→ What you need to do:
1. In the email thread about Open MPI process names, how many bits was the process name set at under the original agreement made when the RTE abstraction was created?
2. Transcribe the part of the email thread about Open MPI process names between "Even simpler solution: revert" and "proc's name back.", inclusive.
3. Go on with the email thread about Open MPI process names from the point where it stops.

→ Page excerpt:

* BEGIN *

A somewhat simpler solution (since we do use the jobid and vpid in various 
places) might be to just define an OMPI_PROCESS_NAME_T data type in the rte.h 
files for each rte, and then let opal_dstore simply store and retrieve that 
type. Problem solved - except you still need to have a jobid and vpid defined 
in a struct format in the result, or else we are back to providing accessors - 
which I remind everyone was rejected by this community years ago when it was 
implemented in the 1.2 series (you all yelled at me for it).

Even simpler solution: revert back to the initial agreement made when we 
created the RTE abstraction that the process name is 64-bits and the problem 
goes away. If/when someone comes along who truly needs something else, and can 
make a compelling case for the change, then we can worry about complicating 
things. Why make life harder in the meantime? I think we all have higher 
priority work on our plate.


Jeff and others are using opal_dstore to retrieve the ompi_process_name_t of 
another process - in Jeff's case, it is local_rank=0 for this node. So he asks 
for the local "leader" for his proc, and gets the other proc's name back.


On Apr 30, 2014, at 7:06 PM, George Bosilca <[email protected]> wrote:

> Another solution will be to get rid of ompi_process_name_t and use everywhere 
> the opal_identifier_t. We can shift the responsibility to convert between 
> this unique identifier (and we have 64 bits to ensure uniqueness) and the 
> orte_process_name_t to the RTE. Similar to the opal_help we can implement:
> - a naming function converting an opal_identifier_t into a const string
> - a comparaison function comparing two opal_identifier_t for identical jobid, 
> and so on
> - maybe an accessor for the jobid/vpid.
> 
> These function will default to some trivial local information, but will be 
> changed by the RTE ASAP, allowing simple and flexible access to the RTE 
> naming scheme. Moreover, this information will only be used sporadically 
> (during connection setup and error reporting), so using functions will not 
> have a significant overhead. Btw, this is the approach I implemented into the 
> OPAL BTL branch, and seems to work pretty well so far.
> 
>  George.

* END *

→ Information given:

* BEGIN *

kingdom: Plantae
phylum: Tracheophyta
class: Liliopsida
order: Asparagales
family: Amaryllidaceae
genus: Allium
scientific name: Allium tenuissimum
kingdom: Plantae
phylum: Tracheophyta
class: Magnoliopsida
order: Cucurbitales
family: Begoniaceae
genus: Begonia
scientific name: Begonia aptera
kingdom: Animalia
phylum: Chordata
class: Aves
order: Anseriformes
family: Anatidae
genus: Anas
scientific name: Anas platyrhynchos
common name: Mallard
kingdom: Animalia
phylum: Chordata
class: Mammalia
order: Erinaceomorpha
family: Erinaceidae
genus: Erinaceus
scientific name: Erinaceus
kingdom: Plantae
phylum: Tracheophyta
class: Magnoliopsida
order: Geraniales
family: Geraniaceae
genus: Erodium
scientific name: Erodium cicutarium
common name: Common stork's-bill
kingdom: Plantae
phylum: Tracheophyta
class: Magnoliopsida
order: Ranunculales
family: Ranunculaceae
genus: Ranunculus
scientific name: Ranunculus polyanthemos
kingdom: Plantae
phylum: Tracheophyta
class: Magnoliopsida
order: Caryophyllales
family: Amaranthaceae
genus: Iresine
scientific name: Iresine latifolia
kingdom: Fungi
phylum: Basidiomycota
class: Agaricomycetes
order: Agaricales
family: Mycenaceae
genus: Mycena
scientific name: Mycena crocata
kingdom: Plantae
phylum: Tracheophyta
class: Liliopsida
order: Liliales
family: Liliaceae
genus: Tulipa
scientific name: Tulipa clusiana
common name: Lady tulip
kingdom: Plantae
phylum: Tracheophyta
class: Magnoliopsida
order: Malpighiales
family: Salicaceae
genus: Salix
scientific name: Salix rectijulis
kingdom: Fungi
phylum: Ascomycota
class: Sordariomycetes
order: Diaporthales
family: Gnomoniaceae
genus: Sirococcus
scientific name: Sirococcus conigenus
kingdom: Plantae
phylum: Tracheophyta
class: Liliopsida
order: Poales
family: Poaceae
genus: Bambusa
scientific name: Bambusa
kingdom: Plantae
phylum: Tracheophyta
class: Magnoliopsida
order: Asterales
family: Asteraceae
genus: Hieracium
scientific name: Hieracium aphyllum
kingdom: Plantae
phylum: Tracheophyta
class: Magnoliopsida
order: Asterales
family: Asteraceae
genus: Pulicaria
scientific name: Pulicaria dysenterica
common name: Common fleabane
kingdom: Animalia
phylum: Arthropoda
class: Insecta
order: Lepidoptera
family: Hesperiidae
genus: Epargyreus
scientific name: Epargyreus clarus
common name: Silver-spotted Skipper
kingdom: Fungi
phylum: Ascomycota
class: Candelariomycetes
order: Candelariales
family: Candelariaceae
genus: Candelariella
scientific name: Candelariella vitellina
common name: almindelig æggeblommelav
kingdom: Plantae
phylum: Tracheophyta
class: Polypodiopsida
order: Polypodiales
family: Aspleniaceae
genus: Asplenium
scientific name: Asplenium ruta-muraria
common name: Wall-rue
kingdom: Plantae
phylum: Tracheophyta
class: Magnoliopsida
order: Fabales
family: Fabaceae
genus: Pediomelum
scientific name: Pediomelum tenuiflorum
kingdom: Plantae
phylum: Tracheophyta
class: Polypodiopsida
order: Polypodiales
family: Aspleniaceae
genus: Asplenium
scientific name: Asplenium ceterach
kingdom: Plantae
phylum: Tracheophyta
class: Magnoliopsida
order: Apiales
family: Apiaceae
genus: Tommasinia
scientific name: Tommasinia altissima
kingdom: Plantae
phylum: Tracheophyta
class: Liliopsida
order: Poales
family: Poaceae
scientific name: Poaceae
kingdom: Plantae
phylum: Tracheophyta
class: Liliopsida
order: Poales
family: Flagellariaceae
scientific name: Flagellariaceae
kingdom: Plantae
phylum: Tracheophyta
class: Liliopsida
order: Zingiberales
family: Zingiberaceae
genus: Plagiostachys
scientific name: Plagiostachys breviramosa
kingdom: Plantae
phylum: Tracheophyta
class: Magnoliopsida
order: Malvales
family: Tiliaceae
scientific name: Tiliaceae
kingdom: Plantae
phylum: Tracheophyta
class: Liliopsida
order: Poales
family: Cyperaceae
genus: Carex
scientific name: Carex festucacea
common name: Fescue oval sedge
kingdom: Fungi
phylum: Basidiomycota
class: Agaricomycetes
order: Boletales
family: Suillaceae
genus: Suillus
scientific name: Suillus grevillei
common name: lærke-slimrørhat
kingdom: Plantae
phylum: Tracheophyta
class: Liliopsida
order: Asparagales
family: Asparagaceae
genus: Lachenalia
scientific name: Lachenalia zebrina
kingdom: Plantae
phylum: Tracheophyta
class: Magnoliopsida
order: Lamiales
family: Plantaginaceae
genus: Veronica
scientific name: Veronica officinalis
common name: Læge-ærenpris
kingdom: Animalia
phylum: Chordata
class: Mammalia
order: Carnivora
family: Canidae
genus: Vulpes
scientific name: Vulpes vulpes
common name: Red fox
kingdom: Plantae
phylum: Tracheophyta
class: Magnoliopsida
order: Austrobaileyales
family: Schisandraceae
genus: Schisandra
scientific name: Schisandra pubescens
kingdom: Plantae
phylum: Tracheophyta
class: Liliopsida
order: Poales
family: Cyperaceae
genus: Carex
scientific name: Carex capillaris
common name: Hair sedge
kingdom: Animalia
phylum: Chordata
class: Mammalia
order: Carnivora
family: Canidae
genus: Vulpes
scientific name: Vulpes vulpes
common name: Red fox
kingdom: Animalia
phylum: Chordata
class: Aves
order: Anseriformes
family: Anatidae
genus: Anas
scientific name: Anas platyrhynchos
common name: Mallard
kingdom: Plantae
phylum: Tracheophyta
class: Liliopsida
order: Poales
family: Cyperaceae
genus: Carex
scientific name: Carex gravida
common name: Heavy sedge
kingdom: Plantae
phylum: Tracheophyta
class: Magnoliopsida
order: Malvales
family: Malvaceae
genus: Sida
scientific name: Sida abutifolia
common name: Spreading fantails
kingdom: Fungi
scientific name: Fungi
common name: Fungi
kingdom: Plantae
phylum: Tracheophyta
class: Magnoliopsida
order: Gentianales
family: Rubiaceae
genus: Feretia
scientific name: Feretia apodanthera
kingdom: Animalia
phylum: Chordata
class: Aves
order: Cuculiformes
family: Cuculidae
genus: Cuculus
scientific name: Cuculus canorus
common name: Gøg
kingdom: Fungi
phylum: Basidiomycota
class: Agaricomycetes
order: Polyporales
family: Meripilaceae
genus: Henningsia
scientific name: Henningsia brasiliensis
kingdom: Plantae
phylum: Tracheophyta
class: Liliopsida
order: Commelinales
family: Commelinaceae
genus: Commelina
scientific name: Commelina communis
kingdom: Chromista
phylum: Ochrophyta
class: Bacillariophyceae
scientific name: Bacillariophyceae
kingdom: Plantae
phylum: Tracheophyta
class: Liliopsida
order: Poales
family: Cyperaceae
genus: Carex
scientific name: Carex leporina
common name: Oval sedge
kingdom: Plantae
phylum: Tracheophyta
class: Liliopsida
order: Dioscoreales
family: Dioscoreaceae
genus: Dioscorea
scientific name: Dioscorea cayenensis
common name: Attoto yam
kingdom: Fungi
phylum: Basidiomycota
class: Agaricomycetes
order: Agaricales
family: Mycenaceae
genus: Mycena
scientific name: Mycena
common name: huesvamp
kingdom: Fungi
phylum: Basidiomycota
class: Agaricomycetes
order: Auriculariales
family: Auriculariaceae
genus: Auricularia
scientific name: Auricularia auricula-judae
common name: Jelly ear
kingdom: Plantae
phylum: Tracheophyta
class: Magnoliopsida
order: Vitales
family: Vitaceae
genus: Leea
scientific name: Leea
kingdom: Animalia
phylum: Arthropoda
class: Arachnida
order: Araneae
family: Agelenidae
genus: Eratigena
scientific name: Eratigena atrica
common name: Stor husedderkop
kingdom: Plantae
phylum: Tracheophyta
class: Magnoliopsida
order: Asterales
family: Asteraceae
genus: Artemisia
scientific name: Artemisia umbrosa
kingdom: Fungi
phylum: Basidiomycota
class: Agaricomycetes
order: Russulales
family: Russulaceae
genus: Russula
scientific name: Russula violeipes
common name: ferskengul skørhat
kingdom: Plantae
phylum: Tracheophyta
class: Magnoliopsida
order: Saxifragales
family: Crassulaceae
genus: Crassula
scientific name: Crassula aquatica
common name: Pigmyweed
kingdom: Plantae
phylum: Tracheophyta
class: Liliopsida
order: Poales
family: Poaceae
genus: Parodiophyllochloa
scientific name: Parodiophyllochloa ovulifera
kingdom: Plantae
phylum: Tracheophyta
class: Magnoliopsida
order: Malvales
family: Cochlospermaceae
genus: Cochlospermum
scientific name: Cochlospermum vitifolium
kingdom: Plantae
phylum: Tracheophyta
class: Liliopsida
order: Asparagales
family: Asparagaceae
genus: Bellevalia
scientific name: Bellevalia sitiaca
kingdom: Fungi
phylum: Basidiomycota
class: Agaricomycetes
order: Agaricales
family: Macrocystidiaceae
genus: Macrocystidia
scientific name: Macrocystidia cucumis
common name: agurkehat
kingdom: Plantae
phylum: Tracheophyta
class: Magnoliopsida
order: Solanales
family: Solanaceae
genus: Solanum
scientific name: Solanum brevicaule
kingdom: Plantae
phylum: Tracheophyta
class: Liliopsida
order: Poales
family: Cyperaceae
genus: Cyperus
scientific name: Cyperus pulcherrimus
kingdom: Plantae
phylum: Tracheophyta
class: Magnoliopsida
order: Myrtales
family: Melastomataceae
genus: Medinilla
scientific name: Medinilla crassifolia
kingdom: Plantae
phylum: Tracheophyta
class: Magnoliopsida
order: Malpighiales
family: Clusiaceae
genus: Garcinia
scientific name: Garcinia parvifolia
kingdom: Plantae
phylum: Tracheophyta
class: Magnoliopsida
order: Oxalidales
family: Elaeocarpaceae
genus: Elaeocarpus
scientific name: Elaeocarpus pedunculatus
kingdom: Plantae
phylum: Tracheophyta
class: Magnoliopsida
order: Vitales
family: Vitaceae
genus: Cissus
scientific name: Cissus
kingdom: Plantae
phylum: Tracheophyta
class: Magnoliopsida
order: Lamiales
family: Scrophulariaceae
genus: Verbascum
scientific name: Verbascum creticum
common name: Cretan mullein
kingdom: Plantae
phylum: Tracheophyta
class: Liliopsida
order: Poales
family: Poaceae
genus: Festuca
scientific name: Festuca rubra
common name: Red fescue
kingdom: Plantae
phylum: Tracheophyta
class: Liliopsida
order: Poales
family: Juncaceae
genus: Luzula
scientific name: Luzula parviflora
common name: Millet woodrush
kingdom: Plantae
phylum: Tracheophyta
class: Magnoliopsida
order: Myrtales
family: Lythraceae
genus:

* END *

→ Replies:
1. 64 bits.

2.
Even simpler solution: revert back to the initial agreement made when we 
created the RTE abstraction that the process name is 64-bits and the problem 
goes away. If/when someone comes along who truly needs something else, and can 
make a compelling case for the change, then we can worry about complicating 
things. Why make life harder in the meantime? I think we all have higher 
priority work on our plate.


Jeff and others are using opal_dstore to retrieve the ompi_process_name_t of 
another process - in Jeff's case, it is local_rank=0 for this node. So he asks 
for the local "leader" for his proc, and gets the other proc's name back.

3.
> 
> 
> 
> On Apr 30, 2014, at 22:01 , George Bosilca <[email protected]> wrote:
> 
>> On Apr 30, 2014, at 20:04 , Jeff Squyres (jsquyres) <[email protected]> 
>> wrote:
>> 
>>> All we need in usnic is the ompi_process_name_t of the local process 
>>> leader.  However that happens is fine with me.  :-)
>> 
>> Why do you need the ompi_process_name_t? Isn’t the opal_identifier_t enough 
>> to dig for the info of the peer into the opal_db?
>> 
>> George.
>> 
>> 
>> 
>>> 
>>> 
>>> On Apr 30, 2014, at 6:46 PM, Ralph Castain <[email protected]> wrote:
>>> 
>>>> George makes a fair point - I was unaware they were hashing down to the 
>>>> opal_identifier_t. Only real requirement is that there be some way to 
>>>> reduce to 64-bits when accessing the common data.
>>>> 
>>>> I think the usnic BTL may have an issue with that approach, so maybe some 
>>>> way of "unhashing" will be required?
>>>> 
>>>> 
>>>> On Apr 30, 2014, at 3:42 PM, Jeff Squyres (jsquyres) <[email protected]> 
>>>> wrote:
>>>> 
>>>>> On Apr 30, 2014, at 6:35 PM, George Bosilca <[email protected]> wrote:
>>>>> 
>>>>>> Puzzling. We survived so far without such a requirement.
>>>>> 
>>>>> Ralph tells me that this is a requirement.  So I figured we should check 
>>>>> for it.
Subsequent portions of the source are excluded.